┌─ Given information

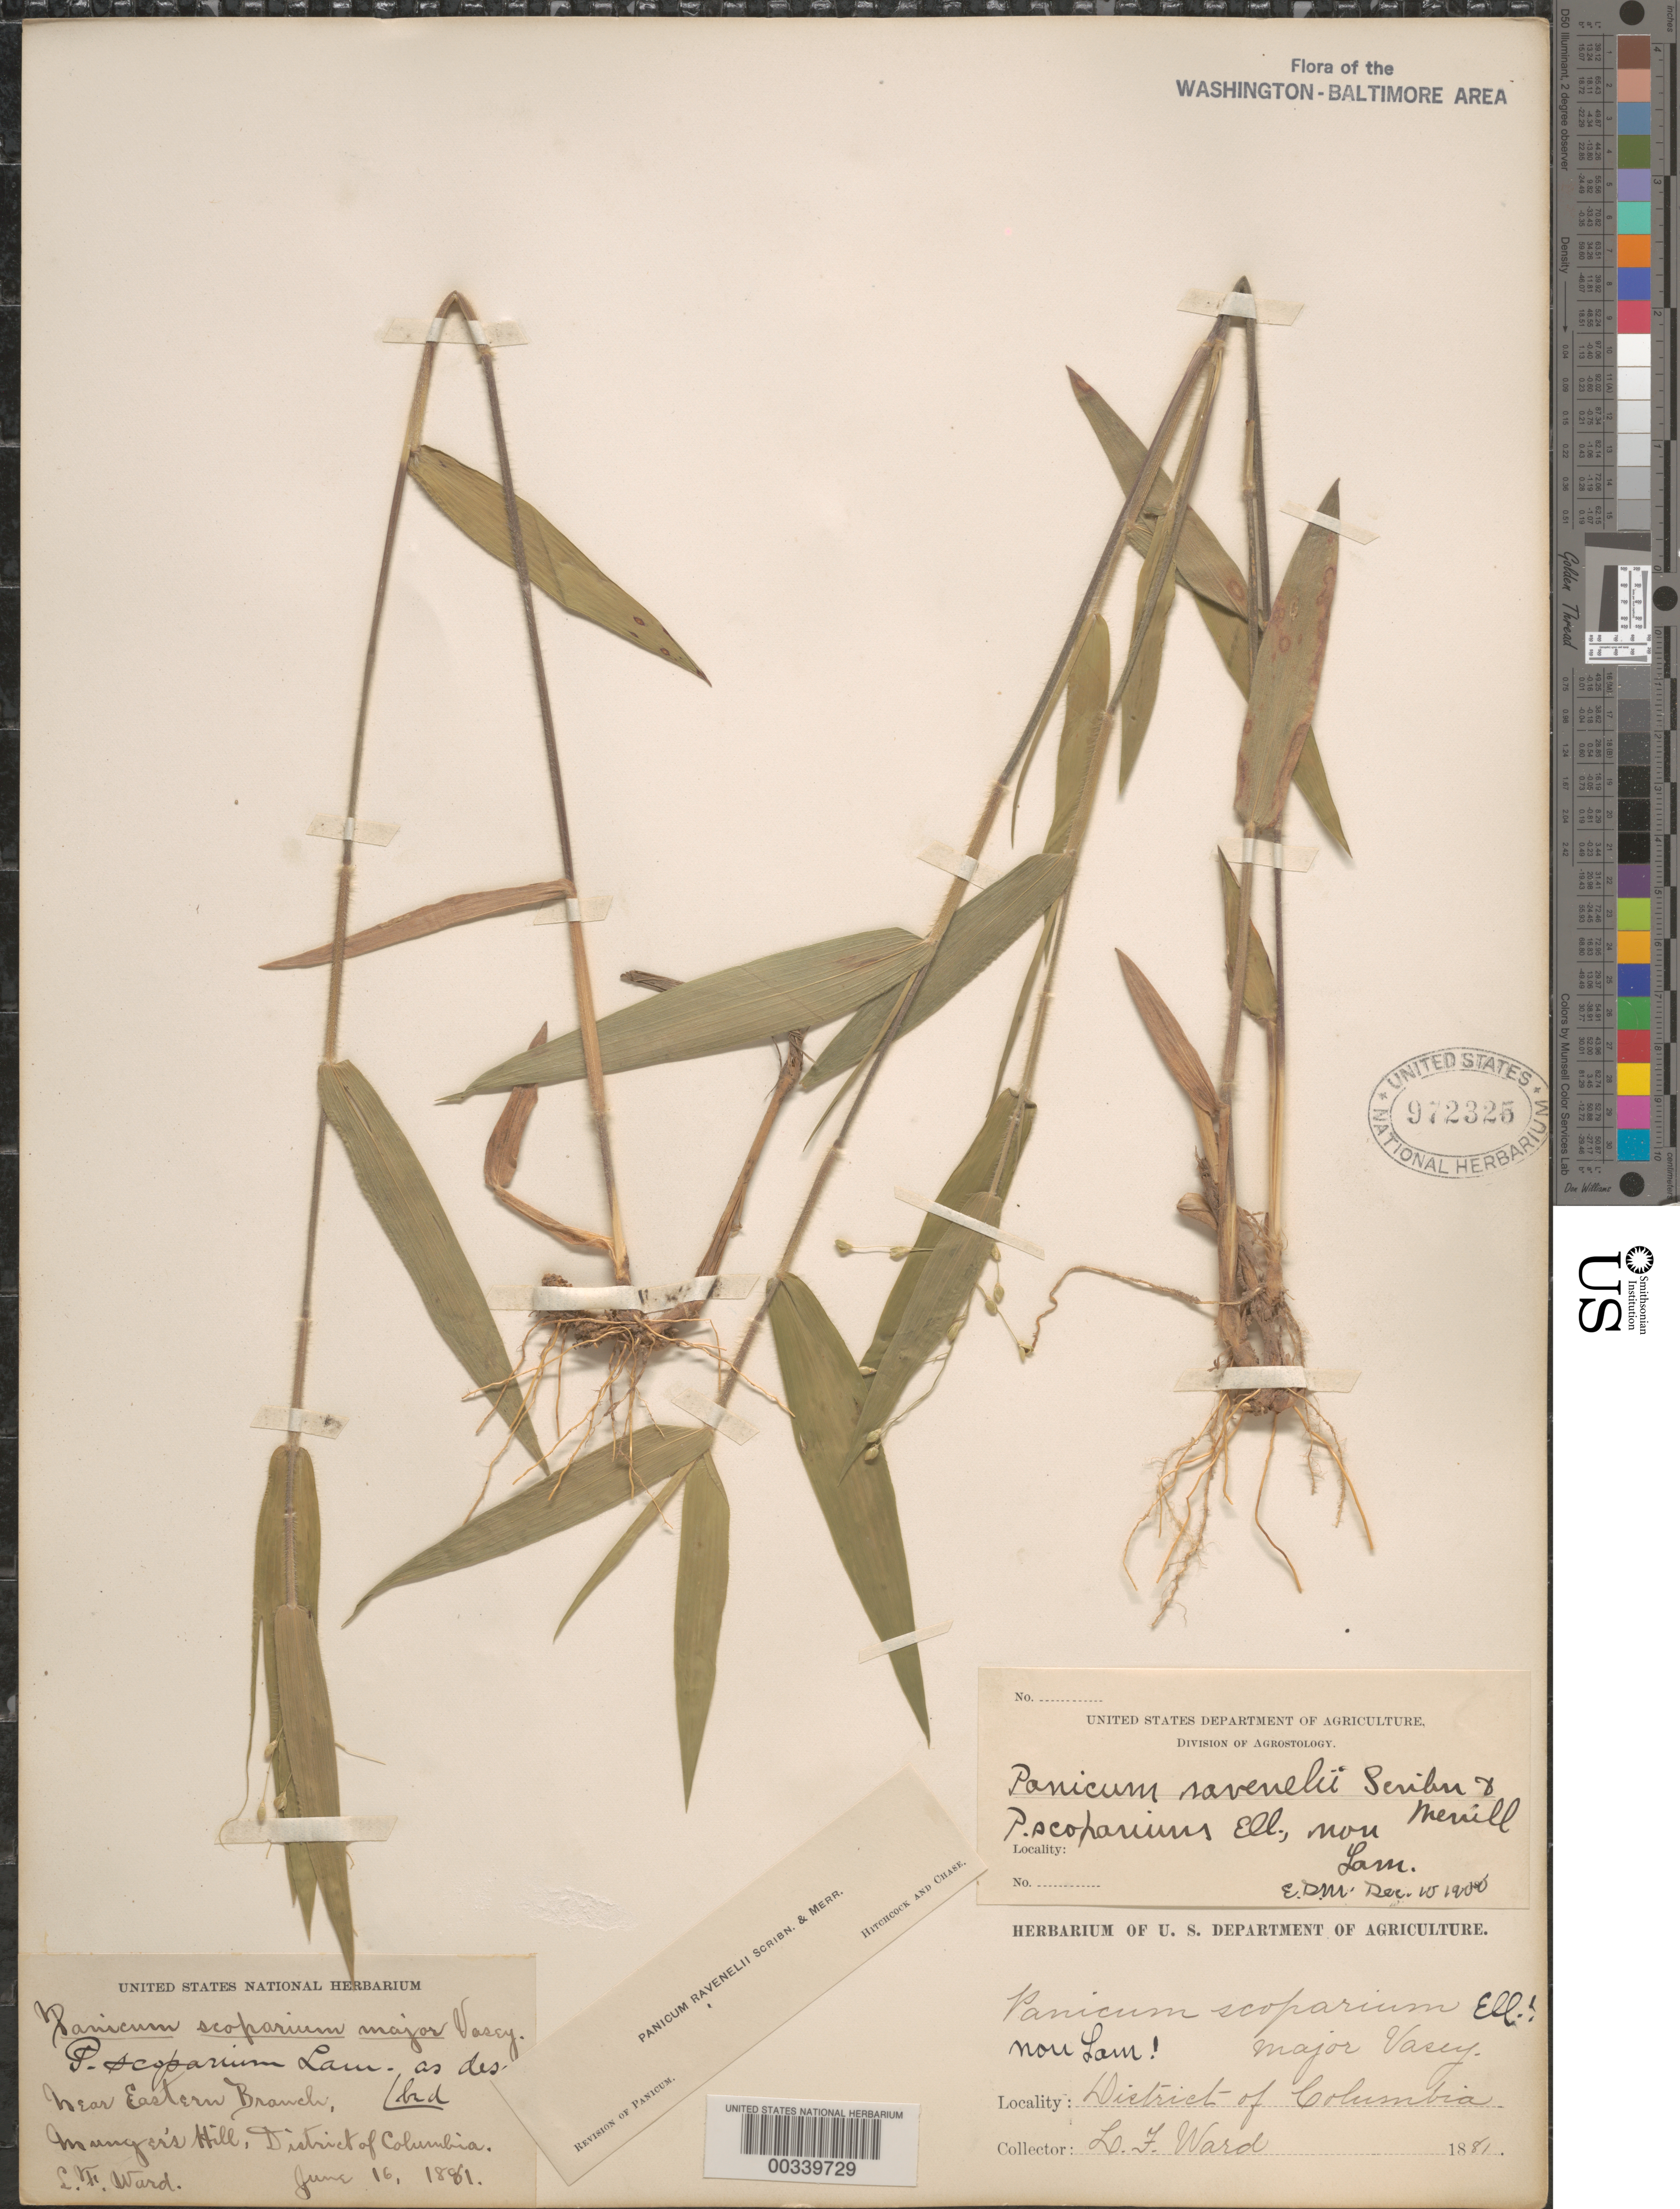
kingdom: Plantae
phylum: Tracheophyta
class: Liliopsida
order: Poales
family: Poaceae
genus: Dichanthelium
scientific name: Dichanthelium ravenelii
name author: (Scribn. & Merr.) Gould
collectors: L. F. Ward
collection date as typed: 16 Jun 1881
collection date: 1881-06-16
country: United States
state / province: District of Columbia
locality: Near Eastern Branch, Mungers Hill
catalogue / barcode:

└─

__Required work__
Rewrite the records with "collection date" renamed to "gathering date" wherever it occurs, keeping every other line and word the same. Leave the pictures out.

__Output for this task__
kingdom: Plantae
phylum: Tracheophyta
class: Liliopsida
order: Poales
family: Poaceae
genus: Dichanthelium
scientific name: Dichanthelium ravenelii
name author: (Scribn. & Merr.) Gould
collectors: L. F. Ward
gathering date as typed: 16 Jun 1881
gathering date: 1881-06-16
country: United States
state / province: District of Columbia
locality: Near Eastern Branch, Mungers Hill
catalogue / barcode:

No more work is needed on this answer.